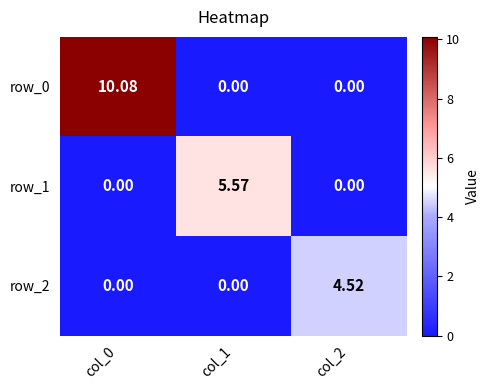

List the series in order of their overall mean, highest first.

row_0, row_1, row_2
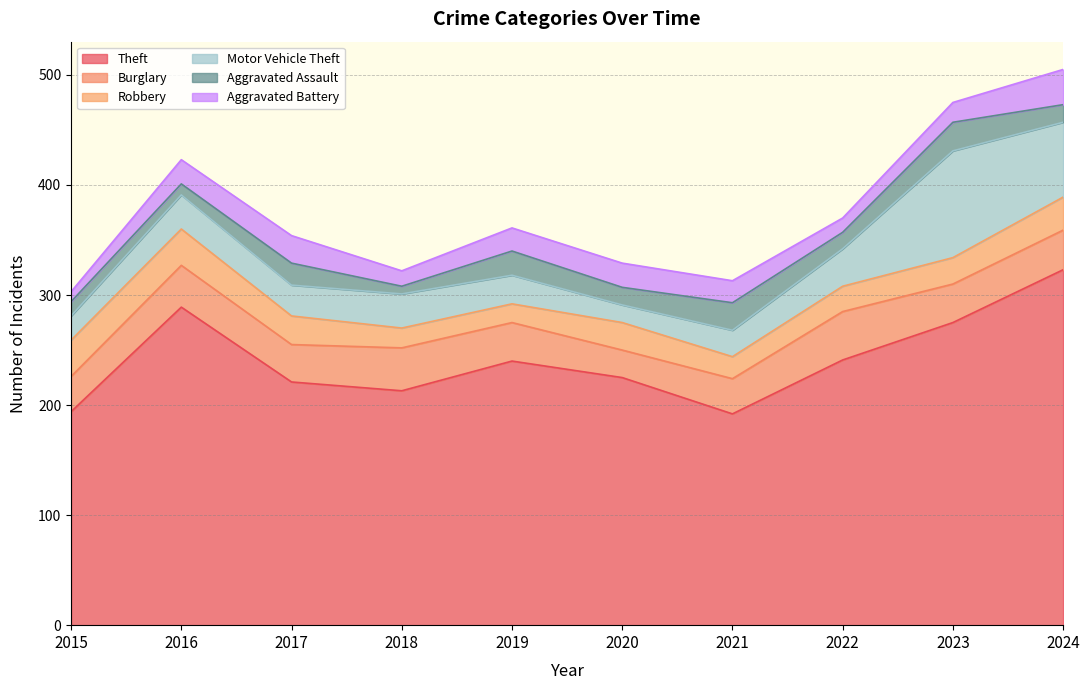

Reading right to left, transcribe all the data shown in this chart.

Theft: 2024=323	2023=275	2022=241	2021=192	2020=225	2019=240	2018=213	2017=221	2016=289	2015=194
Burglary: 2024=36	2023=35	2022=44	2021=32	2020=25	2019=35	2018=39	2017=34	2016=38	2015=32
Robbery: 2024=30	2023=24	2022=23	2021=20	2020=25	2019=17	2018=18	2017=26	2016=33	2015=33
Motor Vehicle Theft: 2024=68	2023=97	2022=34	2021=24	2020=16	2019=26	2018=31	2017=28	2016=31	2015=22
Aggravated Assault: 2024=16	2023=26	2022=15	2021=25	2020=16	2019=22	2018=7	2017=20	2016=10	2015=13
Aggravated Battery: 2024=32	2023=18	2022=13	2021=20	2020=22	2019=21	2018=14	2017=25	2016=22	2015=9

········

Job item: Rewrite the entries above, replacing "highest" with "largest" and leaving everything else unchanged. Omit the pictures.

Completed task:
List the series in order of their overall mean, largest first.

row_0, row_1, row_2

Reading right to left, transcribe all the data shown in this chart.

Theft: 2024=323	2023=275	2022=241	2021=192	2020=225	2019=240	2018=213	2017=221	2016=289	2015=194
Burglary: 2024=36	2023=35	2022=44	2021=32	2020=25	2019=35	2018=39	2017=34	2016=38	2015=32
Robbery: 2024=30	2023=24	2022=23	2021=20	2020=25	2019=17	2018=18	2017=26	2016=33	2015=33
Motor Vehicle Theft: 2024=68	2023=97	2022=34	2021=24	2020=16	2019=26	2018=31	2017=28	2016=31	2015=22
Aggravated Assault: 2024=16	2023=26	2022=15	2021=25	2020=16	2019=22	2018=7	2017=20	2016=10	2015=13
Aggravated Battery: 2024=32	2023=18	2022=13	2021=20	2020=22	2019=21	2018=14	2017=25	2016=22	2015=9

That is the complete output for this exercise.